Entries drawn from a collection
:::::

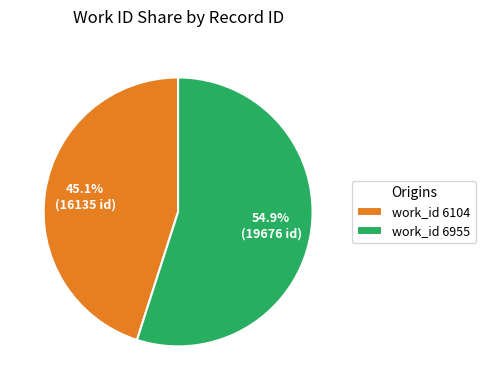

What is the ratio of the value at work_id 6104 to the value at work_id 6955?

0.8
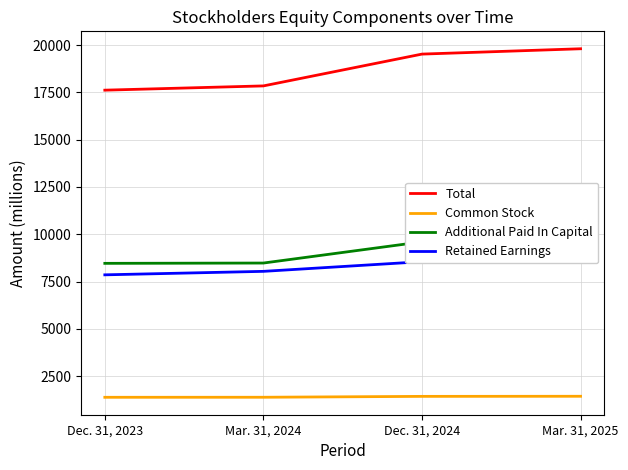

Which series has the largest range (max minus min)?

Total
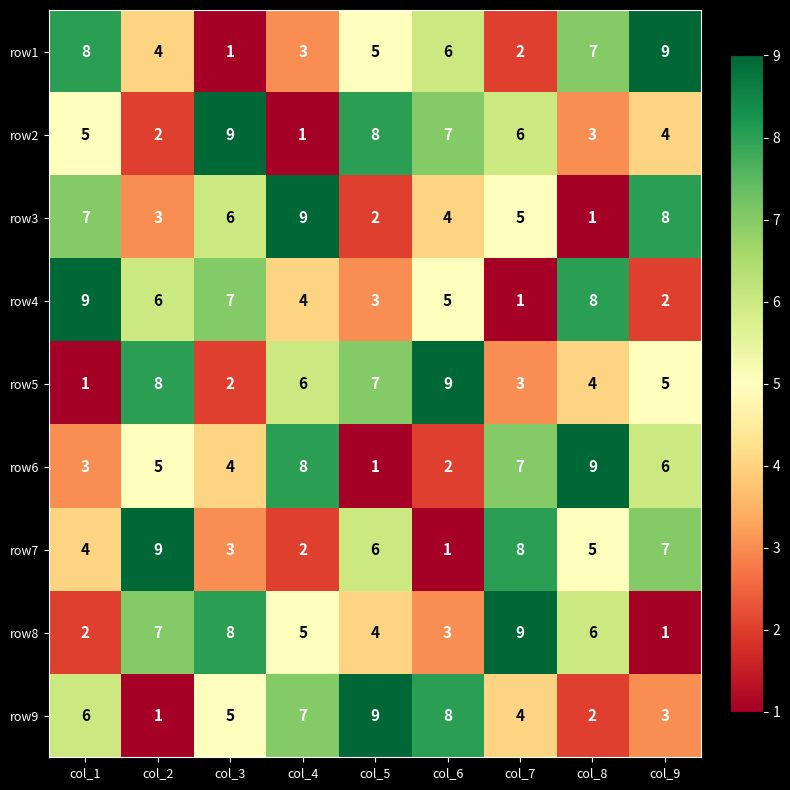

How many distinct data groups are displayed?

9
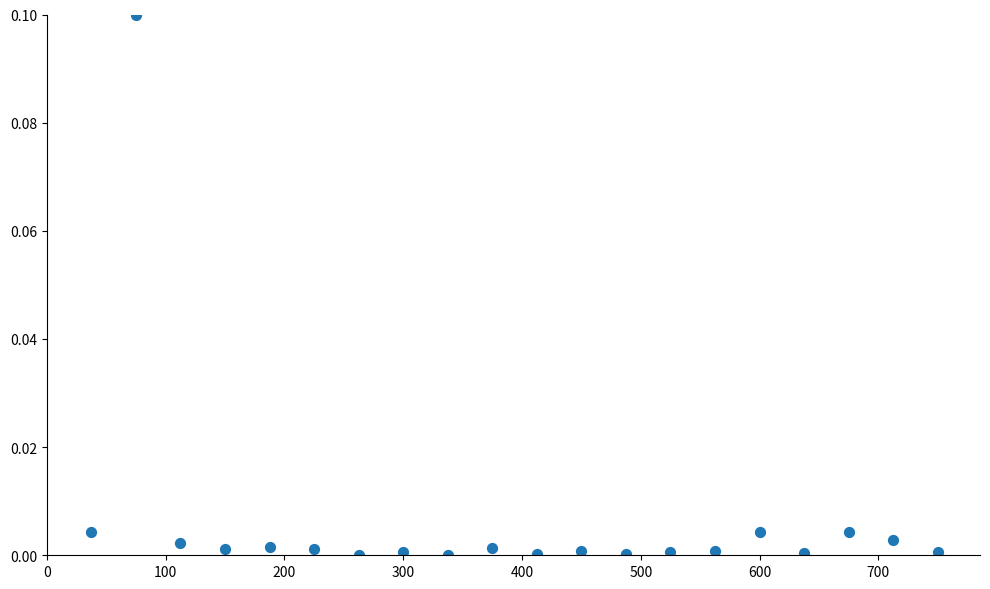

What is the range of X values (max minus min)?

712.5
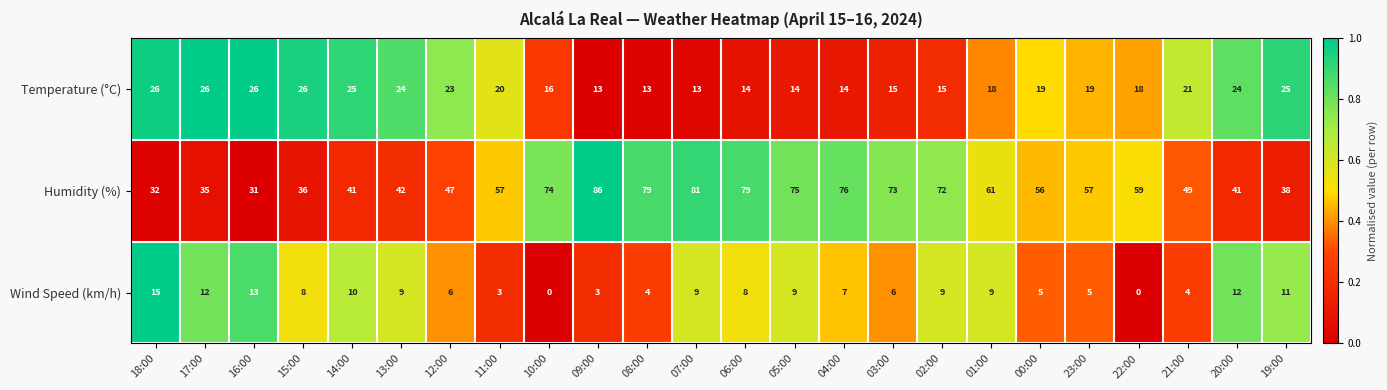

True or false: Wind Speed (km/h) has a value of 15 at 05:00.

False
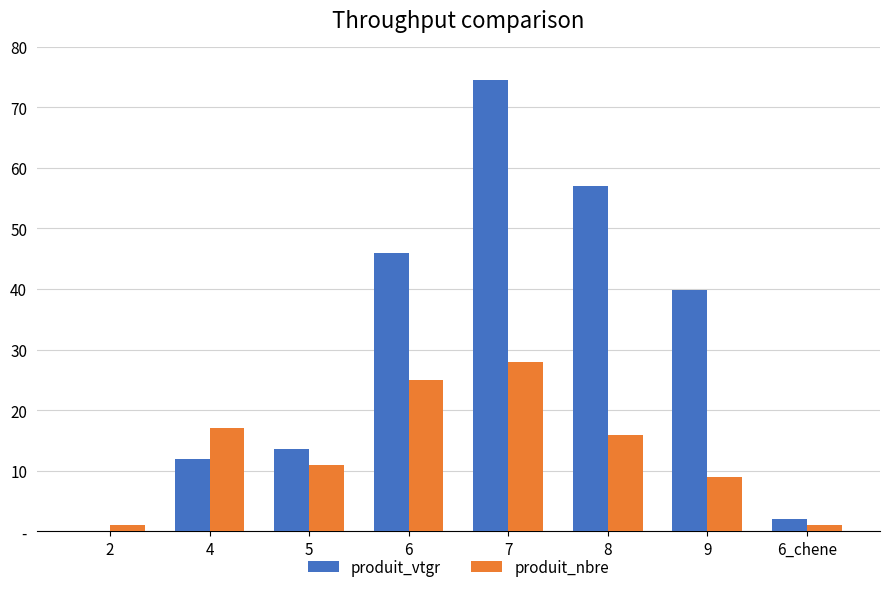

Is it true that produit_vtgr equals 45.9 at 6?

True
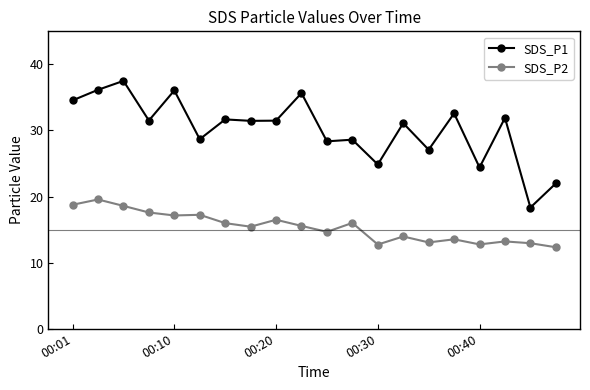

What is the smallest value displayed?

12.3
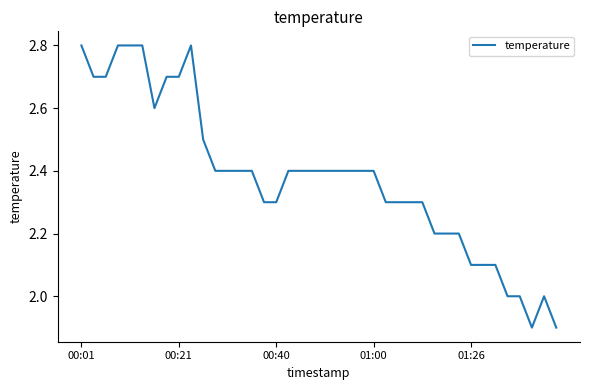

What is the maximum value shown in the chart?

2.8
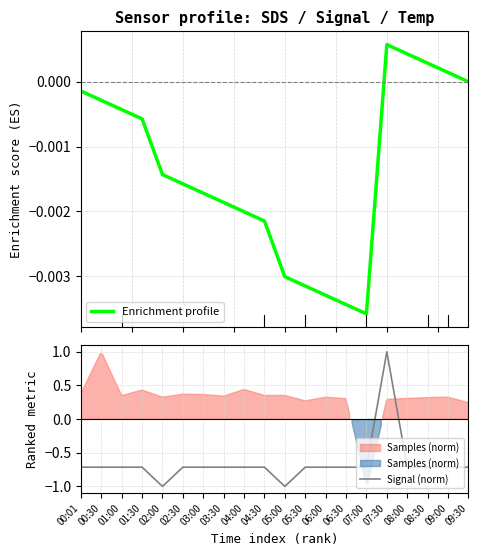

True or false: Signal (norm) has a value of -0.7 at 06:30.

True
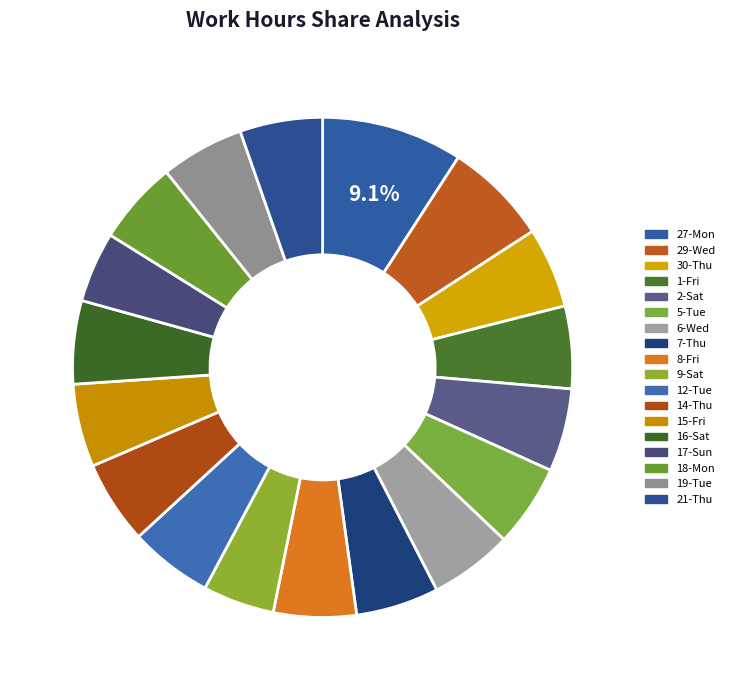

Approximately how many times larger is the value at 9-Sat compared to 5-Tue?

0.9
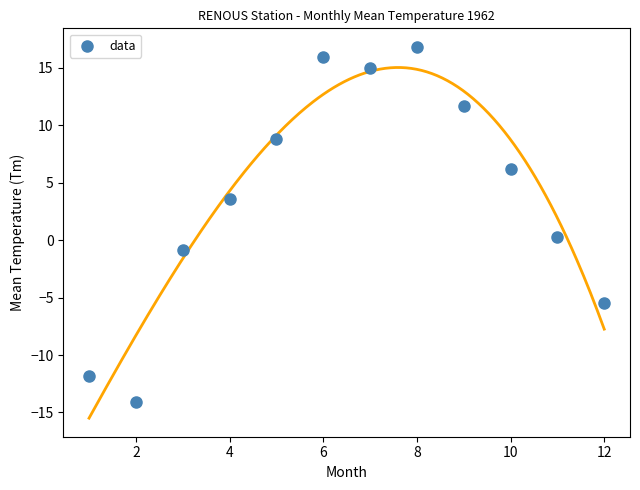

What is the average X value?

6.5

:::::

WHAT THIS TASK INVOLVES.
Copy the data word for word, from the line containing "What is the maximum value shown in the chart?" through the end of the data, and leave the pictures out.

RESULT OF THE TASK.
What is the maximum value shown in the chart?

2.8

True or false: Signal (norm) has a value of -0.7 at 06:30.

True

Approximately how many times larger is the value at 9-Sat compared to 5-Tue?

0.9

What is the average X value?

6.5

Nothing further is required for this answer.